4 The Solution via SVD

Our objective is not to maximize \(\textrm{tr}(A^T B R)\) over \(R \in \mathcal{O}(n)\). For notational simplicity, let \(M = A^T B\) and compute the SVD of the matrix \(M\): \[\begin{equation*} M := U\Sigma V^\top, \end{equation*}\] where \(U, V \in \mathcal{O}(n)\) are the orthogonal matrices of left and right singular vectors, and \(\Sigma\) is the diagonal matrix of singular values. Substituting the SVD of \(M\) into the trace expression gives \[\begin{equation*} \textrm{tr}(MR) = \textrm{tr}(U \Sigma V^T R) = \textrm{tr}(\Sigma V^T R U). \end{equation*}\]

Let \(Z = V^T R U\). Since \(V\), \(R\), and \(U\) are all orthogonal, their product \(Z\) must also be an orthogonal matrix. The problem is now to maximize \(\textrm{tr}(\Sigma Z)\) over all orthogonal \(Z\): \[\begin{equation*} \textrm{tr}(\Sigma Z) = \sum_{i=1}^n \sigma_i Z_{ii}. \end{equation*}\]

Since \(\Sigma\) is a doagonal matrix with non-negative entries \(\sigma_i \ge 0\) and \(Z\) is orthogonal, the elements of \(Z\) should satisfy \(|Z_{ij}| \le 1\). The von Neumann trace inequality guarantees that the maximum of this sum is achieved when \(Z\) is the identity matrix, i.e., \(Z_{ii} = 1\) for all \(i\)’s.

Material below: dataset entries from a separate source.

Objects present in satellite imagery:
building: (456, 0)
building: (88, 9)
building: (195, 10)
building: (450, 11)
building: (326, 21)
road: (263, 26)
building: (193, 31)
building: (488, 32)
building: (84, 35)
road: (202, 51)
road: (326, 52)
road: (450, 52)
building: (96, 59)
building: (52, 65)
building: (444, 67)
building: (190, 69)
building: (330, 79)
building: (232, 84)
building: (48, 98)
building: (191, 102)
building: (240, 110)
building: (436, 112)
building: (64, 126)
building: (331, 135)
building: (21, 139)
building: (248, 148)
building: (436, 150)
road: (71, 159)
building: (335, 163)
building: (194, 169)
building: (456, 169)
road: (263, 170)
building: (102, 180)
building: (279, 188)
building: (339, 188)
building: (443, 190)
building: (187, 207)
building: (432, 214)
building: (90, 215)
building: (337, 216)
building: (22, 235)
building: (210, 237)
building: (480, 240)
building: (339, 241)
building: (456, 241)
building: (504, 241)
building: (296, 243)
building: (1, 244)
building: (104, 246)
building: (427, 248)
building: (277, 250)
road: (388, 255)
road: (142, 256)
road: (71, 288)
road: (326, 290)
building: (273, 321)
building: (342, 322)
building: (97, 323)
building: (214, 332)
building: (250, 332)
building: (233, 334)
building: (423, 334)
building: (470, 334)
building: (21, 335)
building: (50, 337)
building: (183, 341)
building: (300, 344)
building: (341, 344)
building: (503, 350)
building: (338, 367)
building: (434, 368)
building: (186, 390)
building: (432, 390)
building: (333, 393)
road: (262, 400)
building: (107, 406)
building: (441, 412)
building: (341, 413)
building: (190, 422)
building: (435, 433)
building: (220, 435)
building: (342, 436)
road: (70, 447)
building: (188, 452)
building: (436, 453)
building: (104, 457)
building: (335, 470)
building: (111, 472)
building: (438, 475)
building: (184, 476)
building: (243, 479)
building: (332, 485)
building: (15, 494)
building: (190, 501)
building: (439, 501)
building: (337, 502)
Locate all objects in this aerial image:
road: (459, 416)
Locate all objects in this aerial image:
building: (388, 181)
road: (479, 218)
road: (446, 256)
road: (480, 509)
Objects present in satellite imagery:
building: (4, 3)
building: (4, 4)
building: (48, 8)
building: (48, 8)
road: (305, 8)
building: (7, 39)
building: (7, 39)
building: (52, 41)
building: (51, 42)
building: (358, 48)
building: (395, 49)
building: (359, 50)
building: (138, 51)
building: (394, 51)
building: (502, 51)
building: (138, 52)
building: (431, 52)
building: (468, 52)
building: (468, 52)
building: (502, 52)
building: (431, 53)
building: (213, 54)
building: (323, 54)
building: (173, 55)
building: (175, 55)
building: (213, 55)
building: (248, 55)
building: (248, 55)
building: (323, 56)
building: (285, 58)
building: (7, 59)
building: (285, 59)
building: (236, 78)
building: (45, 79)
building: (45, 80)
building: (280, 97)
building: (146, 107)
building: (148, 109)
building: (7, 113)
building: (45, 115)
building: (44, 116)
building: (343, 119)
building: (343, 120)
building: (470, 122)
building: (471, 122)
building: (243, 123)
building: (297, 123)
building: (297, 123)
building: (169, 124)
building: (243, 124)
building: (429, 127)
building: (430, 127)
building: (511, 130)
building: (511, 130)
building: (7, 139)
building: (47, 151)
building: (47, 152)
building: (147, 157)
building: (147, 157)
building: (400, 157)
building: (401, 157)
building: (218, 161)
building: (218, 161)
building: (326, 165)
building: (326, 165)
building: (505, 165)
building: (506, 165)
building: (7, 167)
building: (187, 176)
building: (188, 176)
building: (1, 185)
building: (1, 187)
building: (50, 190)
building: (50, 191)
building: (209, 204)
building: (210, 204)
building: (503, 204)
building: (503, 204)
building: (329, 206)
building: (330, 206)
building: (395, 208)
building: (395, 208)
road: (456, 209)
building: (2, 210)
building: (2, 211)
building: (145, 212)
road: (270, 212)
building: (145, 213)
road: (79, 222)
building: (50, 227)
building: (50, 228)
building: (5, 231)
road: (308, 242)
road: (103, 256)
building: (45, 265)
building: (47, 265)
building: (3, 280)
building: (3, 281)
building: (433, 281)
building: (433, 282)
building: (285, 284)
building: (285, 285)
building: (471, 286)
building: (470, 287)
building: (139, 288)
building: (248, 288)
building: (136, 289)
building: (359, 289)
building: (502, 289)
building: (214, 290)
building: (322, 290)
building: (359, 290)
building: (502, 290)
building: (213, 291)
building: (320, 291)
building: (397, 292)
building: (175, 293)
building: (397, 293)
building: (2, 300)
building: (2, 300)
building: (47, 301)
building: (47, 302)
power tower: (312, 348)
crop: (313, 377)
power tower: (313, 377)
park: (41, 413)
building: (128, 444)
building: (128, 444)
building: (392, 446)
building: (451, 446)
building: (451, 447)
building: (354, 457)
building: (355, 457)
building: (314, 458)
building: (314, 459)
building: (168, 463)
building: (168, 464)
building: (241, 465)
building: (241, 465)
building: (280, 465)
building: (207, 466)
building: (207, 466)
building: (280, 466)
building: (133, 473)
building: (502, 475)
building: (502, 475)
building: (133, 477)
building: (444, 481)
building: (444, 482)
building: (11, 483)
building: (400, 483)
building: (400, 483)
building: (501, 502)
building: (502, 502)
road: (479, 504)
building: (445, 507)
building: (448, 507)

Any other orthogonal matrix \(Z\) would result in a strictly smaller trace sum unless \(M\) is a constant multiple of the identity. Hence, setting \(Z=I\) for the maximum, i.e., \(V^T R U = I\), we can solve for \(R\): \[\begin{equation*} R = V U^T. \end{equation*}\] This \(R\) is the unique optimal alignment that solves the orthogonal Procrustes problem that matches \(B\) to \(A\) in the least-squares sense.